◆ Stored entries
═══

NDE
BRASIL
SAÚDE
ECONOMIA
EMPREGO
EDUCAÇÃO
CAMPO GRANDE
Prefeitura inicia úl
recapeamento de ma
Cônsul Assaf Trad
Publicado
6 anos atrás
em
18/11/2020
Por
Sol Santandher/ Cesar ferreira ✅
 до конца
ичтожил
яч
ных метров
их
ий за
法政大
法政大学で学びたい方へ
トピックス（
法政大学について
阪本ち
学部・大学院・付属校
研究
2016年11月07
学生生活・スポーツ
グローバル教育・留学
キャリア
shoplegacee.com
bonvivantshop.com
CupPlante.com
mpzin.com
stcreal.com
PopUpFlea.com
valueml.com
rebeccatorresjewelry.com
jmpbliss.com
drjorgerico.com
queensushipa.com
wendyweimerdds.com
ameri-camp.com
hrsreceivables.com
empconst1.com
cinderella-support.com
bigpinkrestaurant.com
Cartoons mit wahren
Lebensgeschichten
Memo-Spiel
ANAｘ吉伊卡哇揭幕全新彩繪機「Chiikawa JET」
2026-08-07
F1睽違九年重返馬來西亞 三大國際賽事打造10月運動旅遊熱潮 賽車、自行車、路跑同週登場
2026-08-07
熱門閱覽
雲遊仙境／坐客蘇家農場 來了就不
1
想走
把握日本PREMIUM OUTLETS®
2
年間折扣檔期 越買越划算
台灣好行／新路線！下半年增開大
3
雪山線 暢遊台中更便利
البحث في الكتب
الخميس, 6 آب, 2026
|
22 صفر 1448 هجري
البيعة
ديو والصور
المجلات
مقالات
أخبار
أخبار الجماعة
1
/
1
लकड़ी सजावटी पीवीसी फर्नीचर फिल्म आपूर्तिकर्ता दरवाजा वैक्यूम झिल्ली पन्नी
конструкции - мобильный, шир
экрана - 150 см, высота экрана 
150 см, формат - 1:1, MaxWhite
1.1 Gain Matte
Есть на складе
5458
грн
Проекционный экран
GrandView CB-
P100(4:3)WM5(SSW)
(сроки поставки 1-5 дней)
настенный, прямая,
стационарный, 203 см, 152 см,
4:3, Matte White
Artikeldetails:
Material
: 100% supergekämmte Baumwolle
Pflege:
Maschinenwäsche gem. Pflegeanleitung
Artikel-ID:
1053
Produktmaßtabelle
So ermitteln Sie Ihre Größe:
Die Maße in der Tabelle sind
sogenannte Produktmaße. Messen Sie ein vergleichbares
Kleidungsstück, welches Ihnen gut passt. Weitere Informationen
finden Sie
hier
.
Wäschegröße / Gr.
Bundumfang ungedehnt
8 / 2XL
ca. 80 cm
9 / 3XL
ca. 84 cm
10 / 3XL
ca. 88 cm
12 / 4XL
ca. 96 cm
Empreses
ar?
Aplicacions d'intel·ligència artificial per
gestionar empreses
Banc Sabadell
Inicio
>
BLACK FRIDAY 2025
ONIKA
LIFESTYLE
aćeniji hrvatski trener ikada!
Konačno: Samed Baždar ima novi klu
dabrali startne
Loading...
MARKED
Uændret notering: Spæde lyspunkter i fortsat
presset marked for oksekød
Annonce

═══

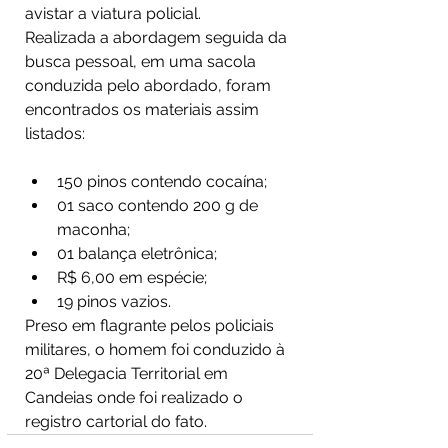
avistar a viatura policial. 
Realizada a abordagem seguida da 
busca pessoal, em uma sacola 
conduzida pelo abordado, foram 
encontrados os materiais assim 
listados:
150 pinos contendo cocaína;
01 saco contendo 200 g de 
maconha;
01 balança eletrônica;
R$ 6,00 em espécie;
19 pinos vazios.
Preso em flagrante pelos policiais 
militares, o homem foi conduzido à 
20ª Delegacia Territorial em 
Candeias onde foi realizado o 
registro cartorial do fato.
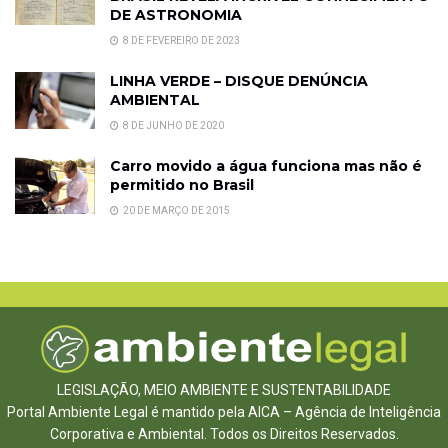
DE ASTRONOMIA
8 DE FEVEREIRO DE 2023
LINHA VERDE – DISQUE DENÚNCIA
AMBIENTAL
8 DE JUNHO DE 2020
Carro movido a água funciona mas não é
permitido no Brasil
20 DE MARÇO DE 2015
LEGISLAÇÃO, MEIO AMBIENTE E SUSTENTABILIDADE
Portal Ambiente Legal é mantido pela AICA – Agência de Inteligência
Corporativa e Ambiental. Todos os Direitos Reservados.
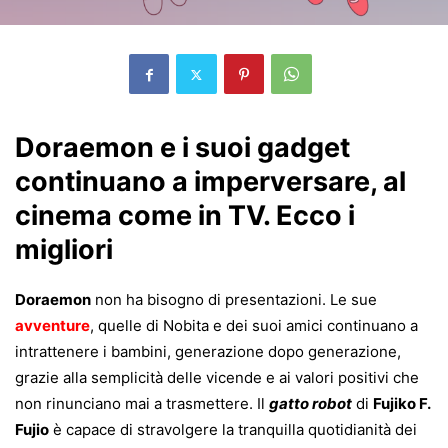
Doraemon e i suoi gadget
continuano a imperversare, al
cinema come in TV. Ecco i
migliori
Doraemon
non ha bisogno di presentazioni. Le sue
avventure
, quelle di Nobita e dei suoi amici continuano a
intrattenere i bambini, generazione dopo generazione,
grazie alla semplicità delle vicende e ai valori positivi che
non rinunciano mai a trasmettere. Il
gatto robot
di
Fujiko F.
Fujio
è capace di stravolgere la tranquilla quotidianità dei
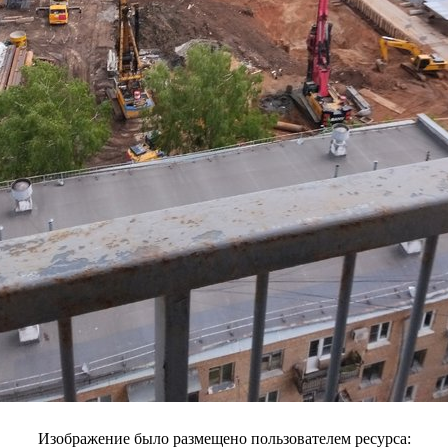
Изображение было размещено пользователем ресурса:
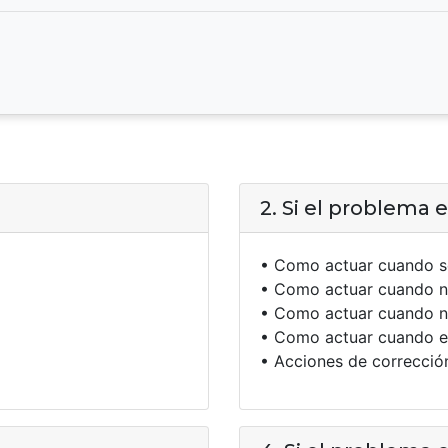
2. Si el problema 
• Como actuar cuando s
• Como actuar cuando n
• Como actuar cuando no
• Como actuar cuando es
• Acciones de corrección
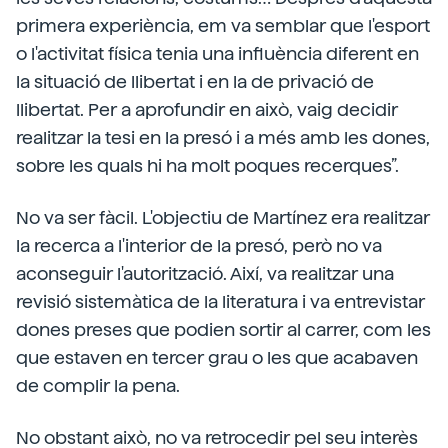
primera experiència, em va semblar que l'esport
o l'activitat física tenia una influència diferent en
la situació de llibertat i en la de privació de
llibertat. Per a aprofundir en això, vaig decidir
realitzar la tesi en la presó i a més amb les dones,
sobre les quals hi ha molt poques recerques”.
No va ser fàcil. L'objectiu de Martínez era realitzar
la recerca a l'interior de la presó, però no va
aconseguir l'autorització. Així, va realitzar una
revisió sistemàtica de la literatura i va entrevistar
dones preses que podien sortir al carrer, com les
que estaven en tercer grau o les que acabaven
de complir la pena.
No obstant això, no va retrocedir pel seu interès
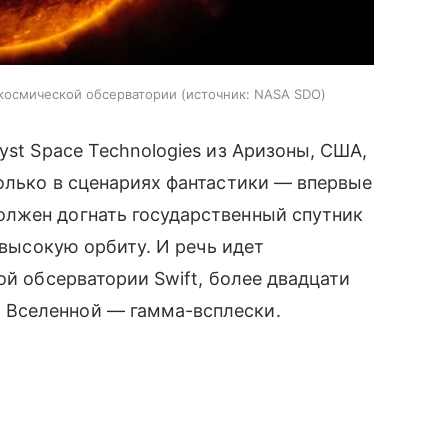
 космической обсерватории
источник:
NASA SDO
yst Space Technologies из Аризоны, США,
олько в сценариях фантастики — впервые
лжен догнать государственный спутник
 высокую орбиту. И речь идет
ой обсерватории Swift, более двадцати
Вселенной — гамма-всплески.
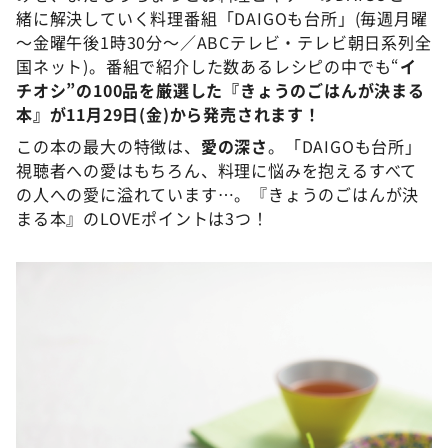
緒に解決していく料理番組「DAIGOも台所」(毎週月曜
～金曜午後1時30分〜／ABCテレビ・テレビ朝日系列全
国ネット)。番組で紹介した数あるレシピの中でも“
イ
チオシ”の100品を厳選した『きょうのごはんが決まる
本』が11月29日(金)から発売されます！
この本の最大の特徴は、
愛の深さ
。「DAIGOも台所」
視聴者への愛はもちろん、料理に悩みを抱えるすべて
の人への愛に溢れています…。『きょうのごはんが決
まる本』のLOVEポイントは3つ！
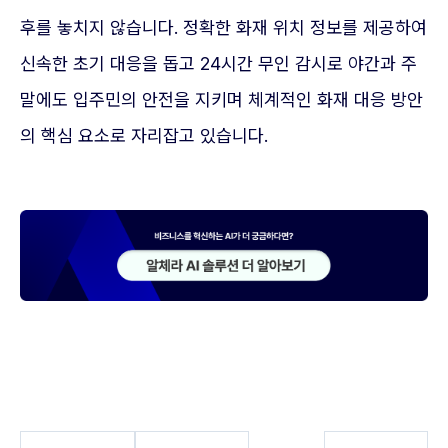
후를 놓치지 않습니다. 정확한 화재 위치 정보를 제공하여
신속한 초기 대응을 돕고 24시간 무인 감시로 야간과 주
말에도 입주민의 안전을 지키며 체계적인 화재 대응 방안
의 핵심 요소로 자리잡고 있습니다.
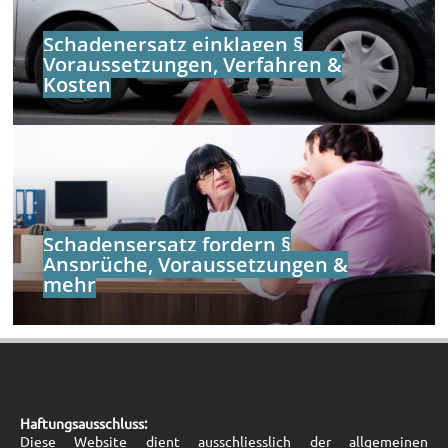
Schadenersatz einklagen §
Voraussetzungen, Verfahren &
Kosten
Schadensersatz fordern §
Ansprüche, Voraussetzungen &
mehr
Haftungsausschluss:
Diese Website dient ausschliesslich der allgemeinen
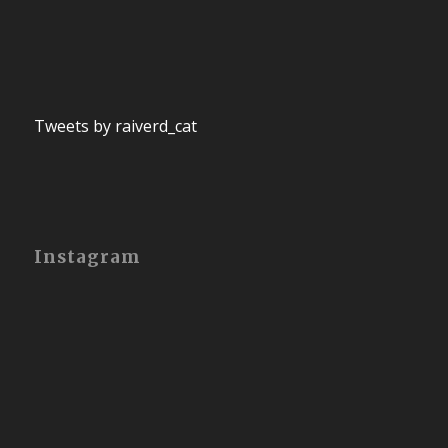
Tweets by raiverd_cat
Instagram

═══

◆ Problem statement
Using the data above, give again exactly the lines starting at the one holding "LEGISLAÇÃO, MEIO AMBIENTE E SUSTENTABILIDADE" and ending at the one holding "è capace di", inclusive, and nothing more. Omit the pictures.

◆ Answer space
LEGISLAÇÃO, MEIO AMBIENTE E SUSTENTABILIDADE
Portal Ambiente Legal é mantido pela AICA – Agência de Inteligência
Corporativa e Ambiental. Todos os Direitos Reservados.
Doraemon e i suoi gadget
continuano a imperversare, al
cinema come in TV. Ecco i
migliori
Doraemon
non ha bisogno di presentazioni. Le sue
avventure
, quelle di Nobita e dei suoi amici continuano a
intrattenere i bambini, generazione dopo generazione,
grazie alla semplicità delle vicende e ai valori positivi che
non rinunciano mai a trasmettere. Il
gatto robot
di
Fujiko F.
Fujio
è capace di stravolgere la tranquilla quotidianità dei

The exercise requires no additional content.